WORK TO DO: List every line in the records that contains the string "qUnion", treating uppercase and lowercase as different.

EXERCISE DATA:
--------
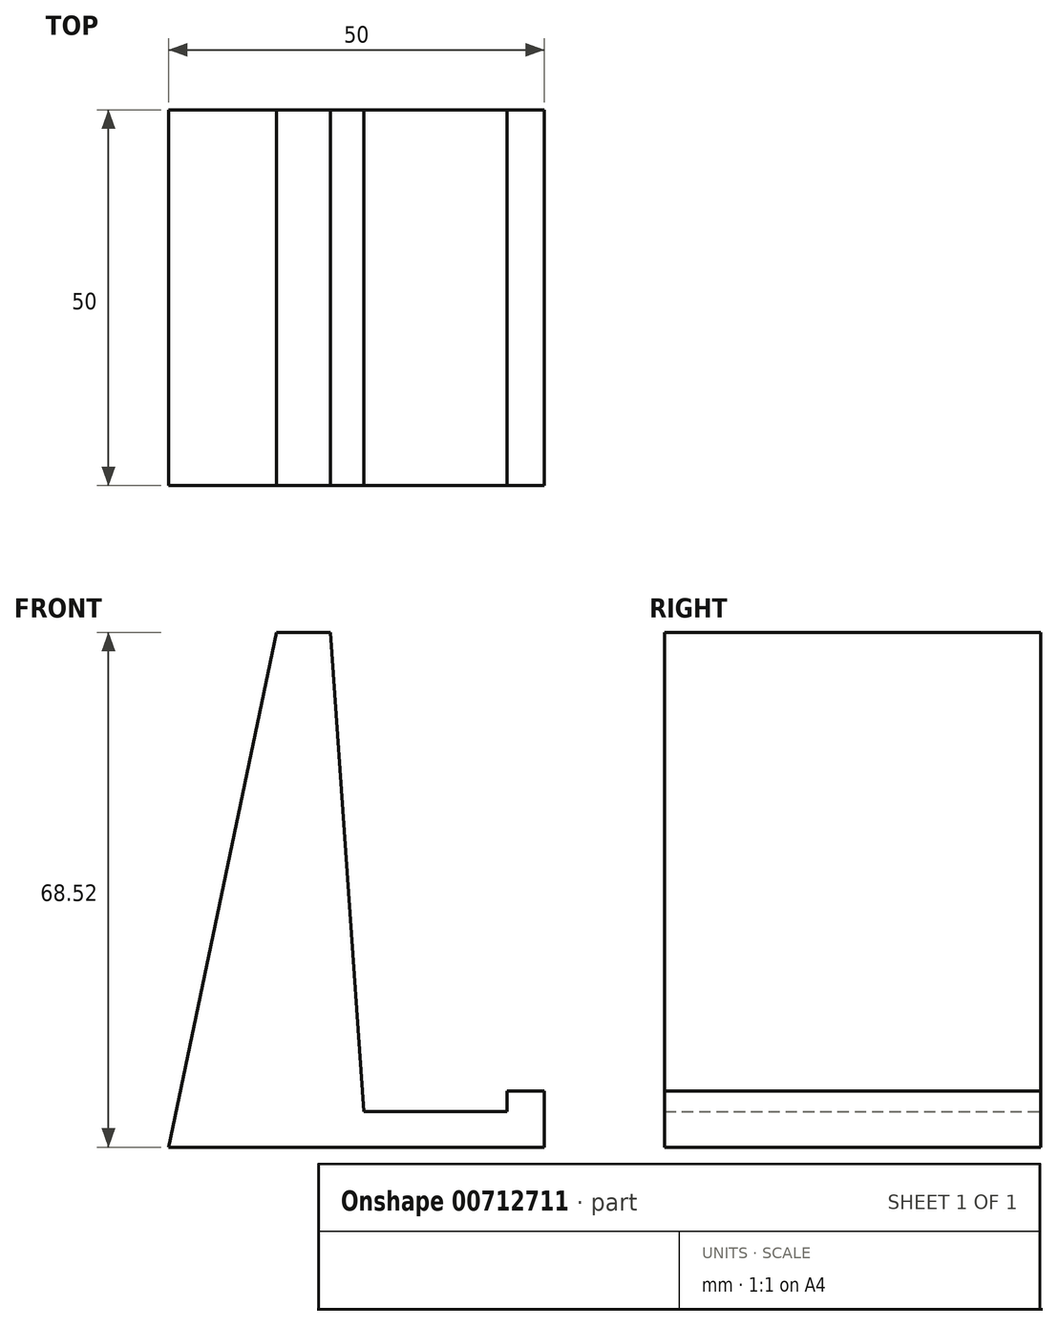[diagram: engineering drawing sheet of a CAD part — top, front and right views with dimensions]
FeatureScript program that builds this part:
annotation { "Feature Type Name" : "Feature", "Feature Type Description" : "" }
export const myFeature = defineFeature(function(context is Context, id is Id, definition is map)
    precondition{}
    {
        {
            var Q0;
            Q0=qCreatedBy(makeId("Front.planeOp"),FACE);
            var sketch = newSketch(context, id + "F0", { "sketchPlane" : qUnion([Q0])});
            skLineSegment(sketch, "E0", {"start": v(-30.58, 0) * mm, "end": v(-16.25, 68.52) * mm});
            skLineSegment(sketch, "E1", {"start": v(-30.58, 0) * mm, "end": v(19.42, 0) * mm});
            skLineSegment(sketch, "E2", {"start": v(19.42, 0) * mm, "end": v(19.42, 7.5) * mm});
            skLineSegment(sketch, "E3", {"start": v(19.42, 7.5) * mm, "end": v(14.42, 7.5) * mm});
            skLineSegment(sketch, "E4", {"start": v(14.42, 7.5) * mm, "end": v(14.42, 4.75) * mm});
            skLineSegment(sketch, "E5", {"start": v(14.42, 4.75) * mm, "end": v(-4.58, 4.75) * mm});
            skLineSegment(sketch, "E6", {"start": v(-4.58, 4.75) * mm, "end": v(-9.05, 68.52) * mm});
            skLineSegment(sketch, "E7", {"start": v(-16.25, 68.52) * mm, "end": v(-9.05, 68.52) * mm});
            skSolve(sketch);
        }
        {
            var Q0;
            Q0=makeQuery(id+"F0.imprint","IMPRINT",FACE,{"disambiguationData":[TD([[makeQuery(id+"F0.imprint","IMPRINT",EDGE,{"derivedFrom":sQuery(id+"F0.wireOp",EDGE,"E0")}),-1.0]])]});
            extrude(context, id + "F1", {"entities" : qUnion([Q0]), "depth" : 50 * mm, "offsetDistance" : 25 * mm});
        }
    });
--------
WRITTEN ANSWER:
            var sketch = newSketch(context, id + "F0", { "sketchPlane" : qUnion([Q0])});
            extrude(context, id + "F1", {"entities" : qUnion([Q0]), "depth" : 50 * mm, "offsetDistance" : 25 * mm});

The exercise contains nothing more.